What are tokens and how to use OpenAI Tokenizer to count them?

ChatGPT uses GPT-3.5 and GPT-4 base models. Tokens in GPT models are the basic units of text, which can be as short as one character or as long as one word. These models process text in chunks called tokens, and each token can represent a single character or a word.

In the world of natural language processing (NLP) and machine learning, understanding the concept of tokens is crucial. Tokens form the basic building blocks of text processing, allowing machines to comprehend and analyze written language.

Here, we will delve into what tokens are, what is the difference between a token and a character and how to use the OpenAI Tokenizer to count them.

What are tokens in GPT models?

Tokens are like the building blocks of language. They are small pieces of text that language models use to understand and generate text.

In English, a token can be as short as one character or as long as one word (like “b” or “banana”).

Tokens are also important while using GPT API’s. Because the number of tokens used in an API call affects the cost, duration. You pay per token, and there’s also a maximum limit to how many tokens a model can handle.

What is the difference between a token and a character?

A token is like a puzzle piece in language, while a character is like a single letter of that puzzle piece. Tokens can be small, like one letter, or bigger, like a whole word.
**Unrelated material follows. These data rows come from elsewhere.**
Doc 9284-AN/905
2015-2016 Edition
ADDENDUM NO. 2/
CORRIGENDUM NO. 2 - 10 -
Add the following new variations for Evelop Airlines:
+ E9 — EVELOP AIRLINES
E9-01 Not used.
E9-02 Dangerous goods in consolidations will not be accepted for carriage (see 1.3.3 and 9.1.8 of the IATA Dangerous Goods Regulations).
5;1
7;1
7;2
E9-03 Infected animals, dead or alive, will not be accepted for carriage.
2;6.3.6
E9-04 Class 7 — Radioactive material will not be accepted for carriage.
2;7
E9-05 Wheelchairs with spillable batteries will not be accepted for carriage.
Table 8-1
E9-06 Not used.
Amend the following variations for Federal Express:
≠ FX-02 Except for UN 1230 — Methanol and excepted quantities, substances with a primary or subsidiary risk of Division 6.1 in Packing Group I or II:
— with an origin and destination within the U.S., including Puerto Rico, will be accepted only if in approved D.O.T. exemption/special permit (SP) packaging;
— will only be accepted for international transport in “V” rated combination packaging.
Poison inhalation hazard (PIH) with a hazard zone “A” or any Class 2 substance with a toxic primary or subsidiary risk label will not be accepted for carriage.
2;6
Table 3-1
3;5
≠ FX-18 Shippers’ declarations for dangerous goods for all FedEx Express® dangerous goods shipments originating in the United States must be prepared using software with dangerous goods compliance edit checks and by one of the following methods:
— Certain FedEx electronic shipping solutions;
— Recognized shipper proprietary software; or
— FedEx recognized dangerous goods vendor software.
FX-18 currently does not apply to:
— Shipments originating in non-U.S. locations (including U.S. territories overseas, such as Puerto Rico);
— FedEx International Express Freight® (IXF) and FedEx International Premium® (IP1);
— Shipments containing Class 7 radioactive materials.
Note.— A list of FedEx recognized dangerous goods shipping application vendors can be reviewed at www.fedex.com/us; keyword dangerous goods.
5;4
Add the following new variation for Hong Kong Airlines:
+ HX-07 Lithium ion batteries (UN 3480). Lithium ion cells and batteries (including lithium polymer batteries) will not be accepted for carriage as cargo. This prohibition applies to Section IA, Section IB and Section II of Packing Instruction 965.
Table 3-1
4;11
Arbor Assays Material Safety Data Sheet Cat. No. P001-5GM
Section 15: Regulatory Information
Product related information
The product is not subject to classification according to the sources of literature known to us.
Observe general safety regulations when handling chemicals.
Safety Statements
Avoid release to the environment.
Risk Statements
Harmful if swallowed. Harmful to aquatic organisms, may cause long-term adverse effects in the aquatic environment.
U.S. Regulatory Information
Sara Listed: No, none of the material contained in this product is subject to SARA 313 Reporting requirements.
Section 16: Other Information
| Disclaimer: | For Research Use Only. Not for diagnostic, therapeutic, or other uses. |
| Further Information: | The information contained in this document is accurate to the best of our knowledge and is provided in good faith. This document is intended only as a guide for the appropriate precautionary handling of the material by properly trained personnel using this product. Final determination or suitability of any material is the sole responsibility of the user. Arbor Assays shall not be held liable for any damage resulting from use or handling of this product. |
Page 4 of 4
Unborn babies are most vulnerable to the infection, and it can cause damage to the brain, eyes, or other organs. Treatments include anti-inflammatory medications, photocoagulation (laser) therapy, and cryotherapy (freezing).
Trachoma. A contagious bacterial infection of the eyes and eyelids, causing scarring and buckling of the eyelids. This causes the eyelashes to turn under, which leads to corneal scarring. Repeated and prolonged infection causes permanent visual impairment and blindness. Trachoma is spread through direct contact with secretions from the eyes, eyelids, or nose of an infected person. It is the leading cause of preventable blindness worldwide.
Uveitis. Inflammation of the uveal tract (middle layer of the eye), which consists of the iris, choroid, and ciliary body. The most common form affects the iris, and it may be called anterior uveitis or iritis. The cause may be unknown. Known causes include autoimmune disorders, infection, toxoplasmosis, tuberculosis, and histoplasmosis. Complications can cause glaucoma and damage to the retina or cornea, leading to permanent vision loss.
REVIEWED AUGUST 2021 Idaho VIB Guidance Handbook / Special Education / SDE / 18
For example, let’s take the word ‘cat.’ In this word, ‘c,’ ‘a,’ and ‘t’ are the characters. When we put these characters together, we get the token ‘cat.’ The word “cat” represents only 1 token.

Think of tokens as the LEGO blocks of language. Just like LEGO blocks can be small or big, tokens can be short (like a single letter) or longer (like a word). They help language models understand and work with different parts of words or sentences.

Therefore, the main difference between a token and a character is that a token can be made up of one or more characters, and it represents a meaningful unit in language. Characters, on the other hand, are the individual letters or symbols that make up those tokens.

Why are tokens important?

Tokens are important for several reasons.

Knowing the total number of tokens used is crucial because OpenAI charges based on the token count when using their GPT API’s. This means that for each token used, there is a corresponding cost. By understanding the token count, you can estimate the expenses.

It helps you manage the cost and ensures that you stay within the allocated token limit to avoid any unexpected charges or issues with your API calls.

In addition, GPT models have character limits as ChatGPT has, which are counted based on tokens. By being aware of the total token count, you can ensure that your input and output remain within the character limits set by the model.

Learn more: How to bypass ChatGPT character limit?

This understanding helps you manage the content length effectively and avoid exceeding any character limitations.

What is OpenAI Tokenizer?

Tokens don’t always directly correspond to individual characters in English, making counting them challenging. To simplify this process, OpenAI has developed an accessible web page called Tokenizer. Through the Tokenizer, you can count how many tokens and characters are in the text you input.

This tool breaks down your input into tokens. You can easily count and determine the number of tokens present in a given input. It simplifies the process of understanding the tokenization of text

How to Use OpenAI Tokenizer?

Here is a step-by-step guide on how to use the OpenAI tokenizer:

  1. Visit https://platform.openai.com/tokenizer.
  2. Choose from GPT-3 or Codex models. Codex uses a different encoding that more effectively counts spaces.
  3. Enter the text you want to calculate tokens for.
  4. After entering the text, the total character count and token count will be automatically calculated.
  5. You can also view how the tokens are grouped in your text with the help of colored elements.

How to count tokens in programming languages?

It’s possible to use OpenAI’s GPT models via their API, and they charge you based on the number of tokens used. Therefore, calculating tokens within your software program, without relying on a tokenizer, is crucial. You can leverage libraries developed by OpenAI for this purpose.

Learn more: How to call GPT-4 API?

There are different libraries available for counting tokens in programming languages. In Python, the Tiktoken package provides a programmatic interface for tokenizing text.

It is a fast BPE tokenizer designed for OpenAI models and offers faster performance compared to other open-source tokenizers.

To use Tiktoken:

  1. install it using the “%pip install –upgrade tiktoken” command,
  2. import it into your Python file,
  3. load an encoding using the tiktoken.encoding_for_model() method
  4. turn text into tokens with the encoding.encode() method.

Other programming languages also have libraries for token counting. In JavaScript, you can use OpenAI’s GPT-3-Encoder, which is a node package manager compatible with Node.js.

For Java, the jtokkit library can be used, while SharpToken library is available for .Net. In PHP, the GPT-3 Encoder can be utilized.

These libraries enable developers to count the number of tokens in text for different programming languages.